それにしても、全長190メートル、乗客定員300名と、規模としては大きくないものの(私にとっては十分大きいけれど)、ダンスホールやカジノも備えたこんな立派なクルーズ船が航行中にも関わらずこんなに静かだなんて、前代未聞だろうな……。
『ほんとに人が全然いないんだねぇ』
『すげーな義兄さん。こんな船を貸切りにできちゃうなんて』
そうなんだよね。
全室プライベートテラスつきのスイートルーム、シェルリーズホテルが手掛けたことで話題になったこのラグジュアリーなクルーズ船が、まさかたった2人のゲストのために運航されてるなんて……誰が信じられるだろう。

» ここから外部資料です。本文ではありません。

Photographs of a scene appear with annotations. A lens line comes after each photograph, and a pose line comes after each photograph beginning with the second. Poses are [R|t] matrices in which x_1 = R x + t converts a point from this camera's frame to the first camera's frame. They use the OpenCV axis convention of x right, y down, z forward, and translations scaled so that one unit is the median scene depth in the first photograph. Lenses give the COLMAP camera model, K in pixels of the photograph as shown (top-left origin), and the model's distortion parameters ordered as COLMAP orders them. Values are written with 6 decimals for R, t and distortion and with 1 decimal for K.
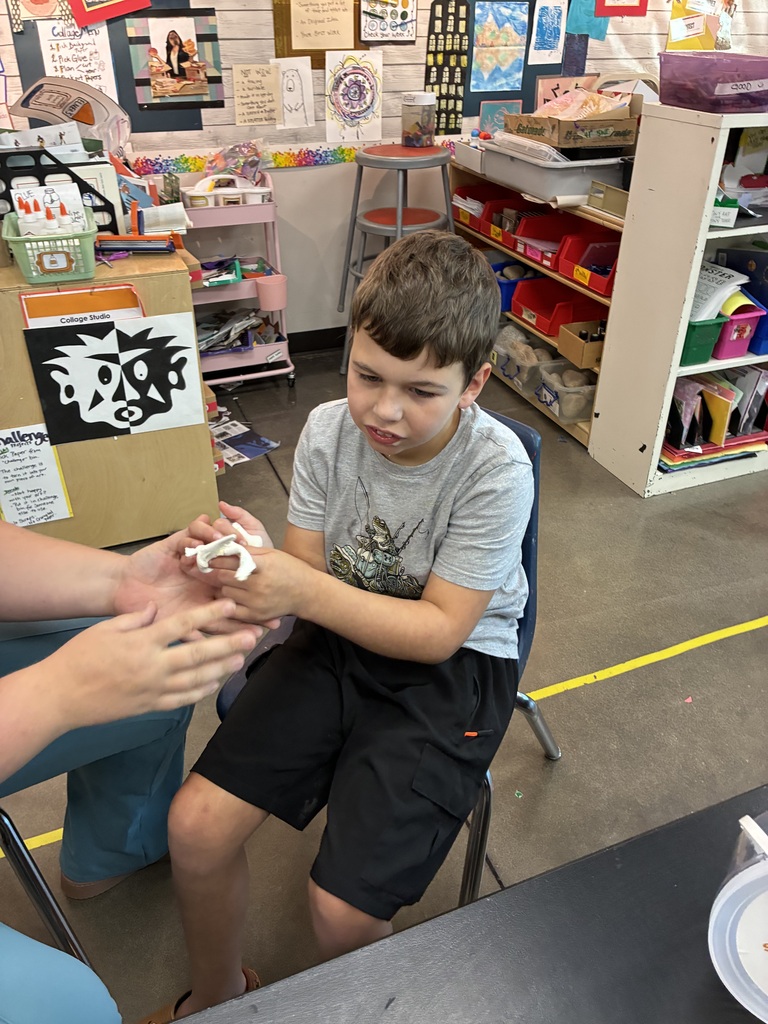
lens RADIAL K [[775.8, 0, 343.7], [0, 775.8, 511.2], [0, 0, 1]] dist [0.008812, -0.061696]
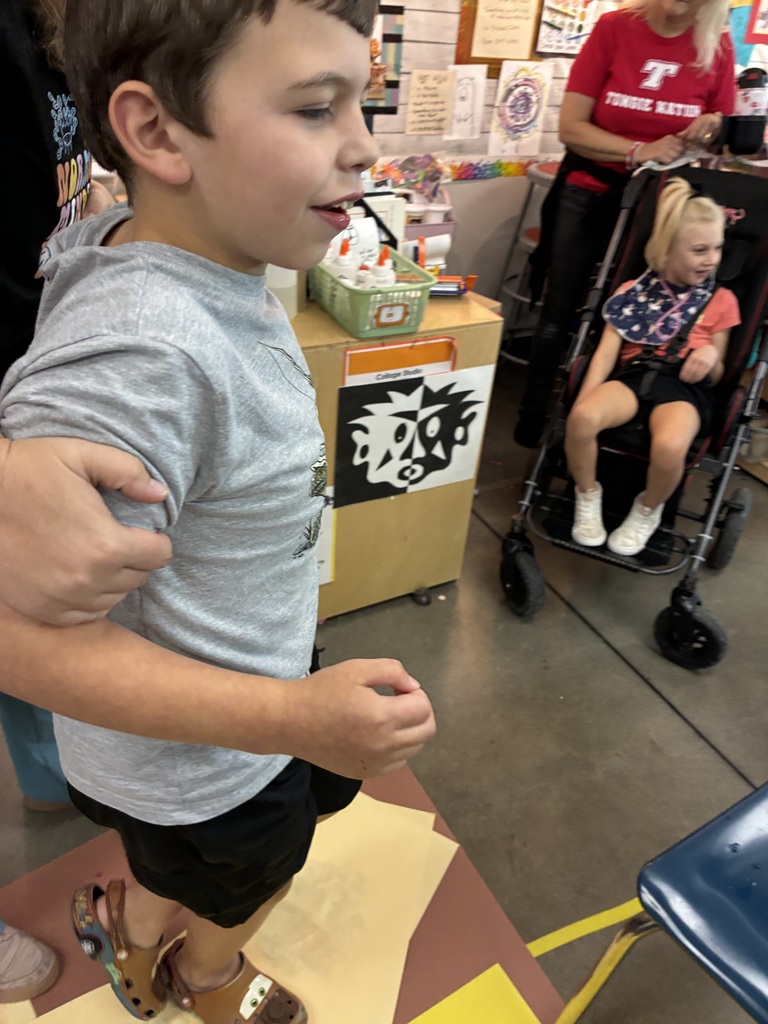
lens RADIAL K [[775.8, 0, 343.7], [0, 775.8, 511.2], [0, 0, 1]] dist [0.008812, -0.061696]
pose [[0.992772, -0.002979, 0.119978, -0.342448], [-0.001167, 0.999405, 0.034475, -0.081823], [-0.120009, -0.034365, 0.992178, 0.074442]]
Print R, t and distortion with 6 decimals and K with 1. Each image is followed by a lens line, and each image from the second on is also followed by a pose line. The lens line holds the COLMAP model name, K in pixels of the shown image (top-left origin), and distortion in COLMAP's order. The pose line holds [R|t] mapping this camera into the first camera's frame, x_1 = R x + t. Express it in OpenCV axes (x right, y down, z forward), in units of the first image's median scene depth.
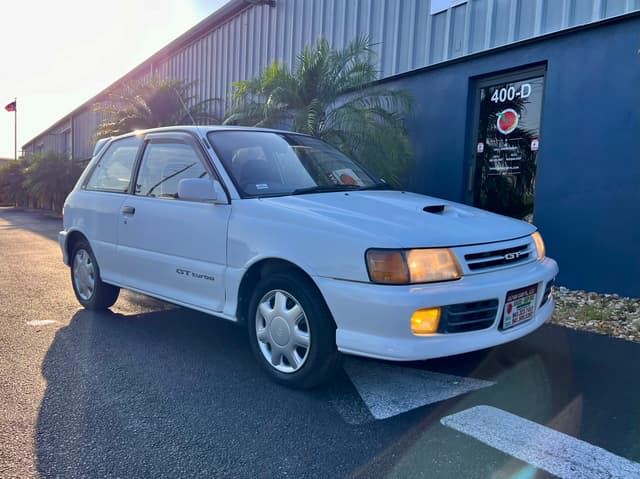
lens RADIAL K [[522.9, 0, 305.6], [0, 522.9, 263.3], [0, 0, 1]] dist [0.038591, -0.040958]
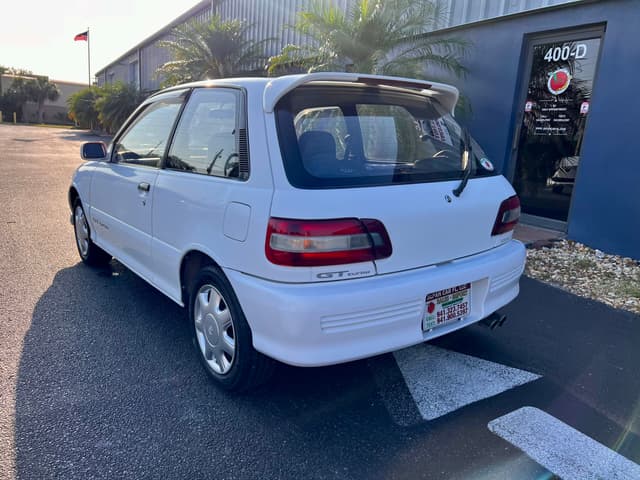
lens RADIAL K [[467.8, 0, 328.4], [0, 467.8, 245.5], [0, 0, 1]] dist [0.027115, -0.025947]
pose [[0.998313, 0.045251, -0.036367, -0.011992], [-0.040509, 0.991707, 0.121967, -0.051391], [0.041584, -0.120288, 0.991868, 0.047233]]
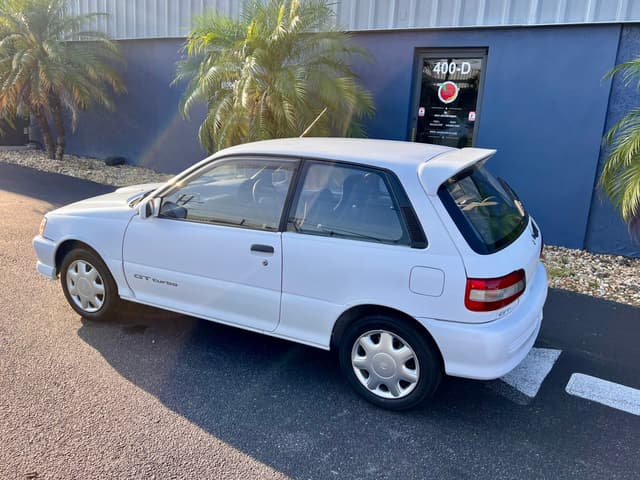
lens RADIAL K [[522.9, 0, 321.1], [0, 522.9, 242.3], [0, 0, 1]] dist [0.038591, -0.040958]
pose [[0.933086, -0.067879, 0.353189, -0.326108], [0.011592, 0.987194, 0.159102, -0.133174], [-0.359466, -0.144362, 0.921924, -0.026599]]
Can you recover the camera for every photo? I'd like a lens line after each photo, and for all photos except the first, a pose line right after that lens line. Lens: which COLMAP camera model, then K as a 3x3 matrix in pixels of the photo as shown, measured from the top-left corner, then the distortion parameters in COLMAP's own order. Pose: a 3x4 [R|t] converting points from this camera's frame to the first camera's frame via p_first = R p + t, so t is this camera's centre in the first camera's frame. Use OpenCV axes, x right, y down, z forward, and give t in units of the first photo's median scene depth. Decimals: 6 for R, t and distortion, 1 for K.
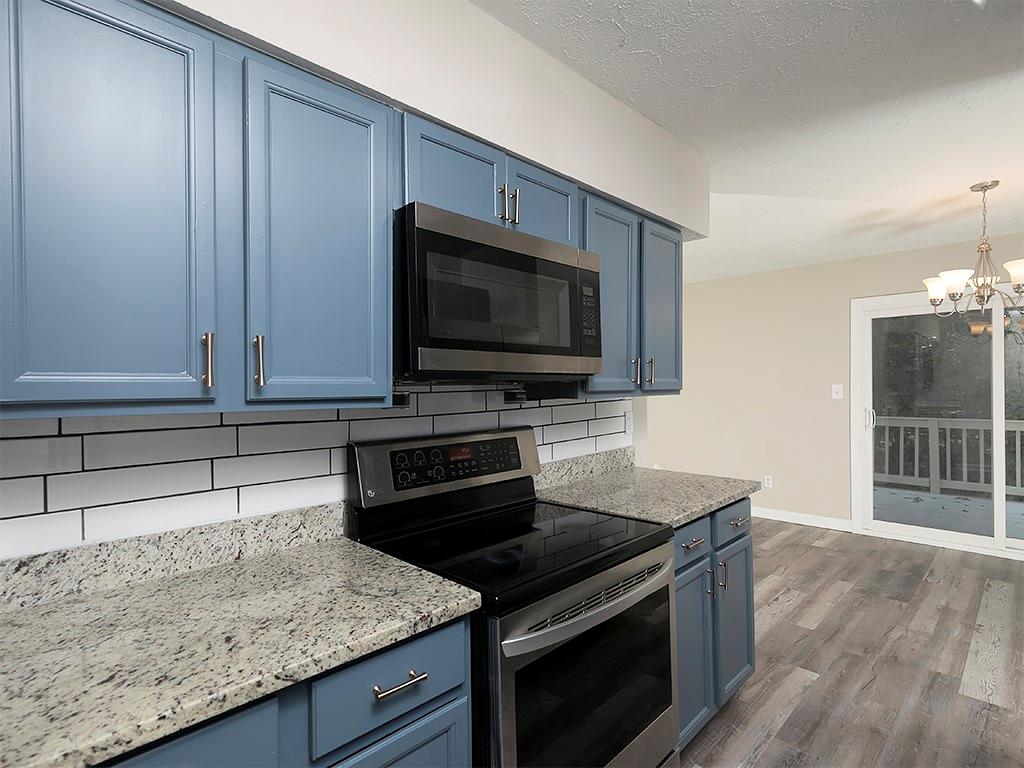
lens RADIAL K [[518.9, 0, 514.9], [0, 518.9, 383.8], [0, 0, 1]] dist [0.008357, -0.000966]
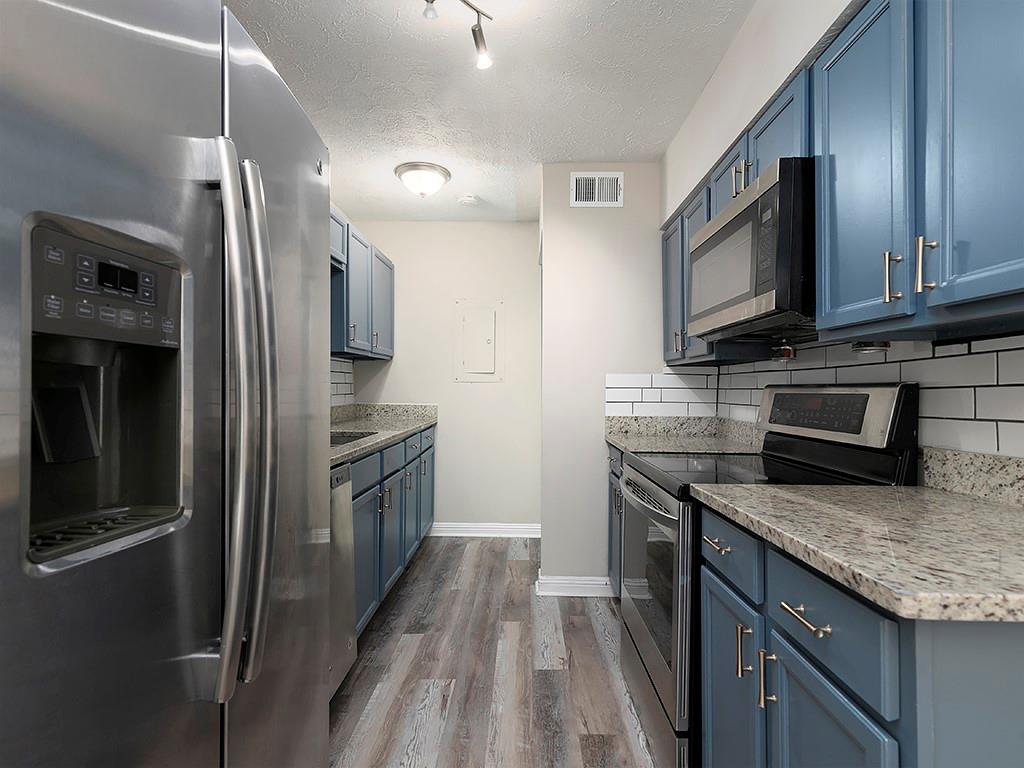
lens RADIAL K [[518.9, 0, 514.9], [0, 518.9, 392.3], [0, 0, 1]] dist [0.008357, -0.000966]
pose [[-0.717885, 0.013775, -0.696025, 0.678208], [0.006705, 0.999895, 0.012873, 0.063252], [0.696129, 0.004575, -0.717902, 0.877730]]
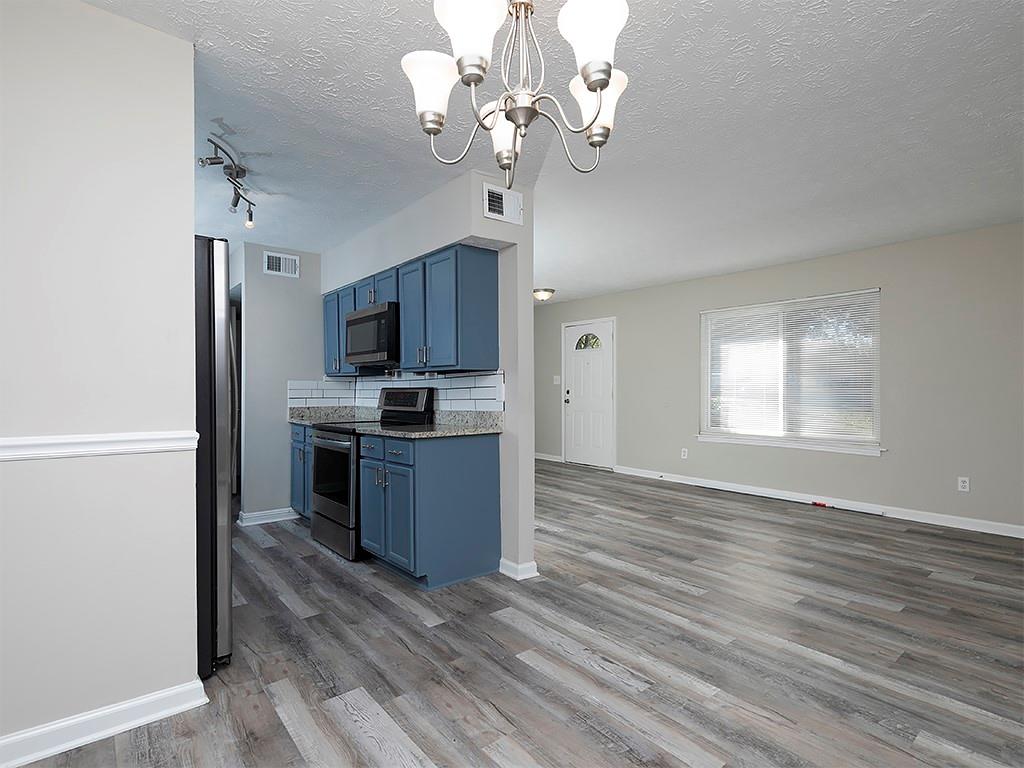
lens RADIAL K [[518.9, 0, 509.8], [0, 518.9, 386.5], [0, 0, 1]] dist [0.008357, -0.000966]
pose [[-0.099052, 0.002961, -0.995078, 1.467509], [0.003948, 0.999989, 0.002583, 0.057186], [0.995074, -0.003673, -0.099063, 1.147464]]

私の旦那様は、想定外のことを軽々とやってのけてしまう。
「だから一緒に来ればいいって言ったのに」
散々誘ったことを思い出し、むすっとした自分のぼやき顔をカメラに映すと、おばあちゃんや柊馬が画面の向こうで顔を見合わせた。
『まぁ、オレも渡米準備があるし、さ』
『まーちゃんの新婚旅行でもあるんだから、お邪魔虫は遠慮したんだよ』
「邪魔だなんて、そんなこと……」
このシンガポール行きの船旅が新婚旅行を兼ねているのは本当だけれど、メインの目的は別なのに。
『それにしても、よかったねぇまーちゃん。こうして旅行を楽しめるくらい旦那様が回復して』
「うん……そうだね」
おばあちゃんの言葉に私はしみじみと頷いて――あの冬の夜に思いを馳せた。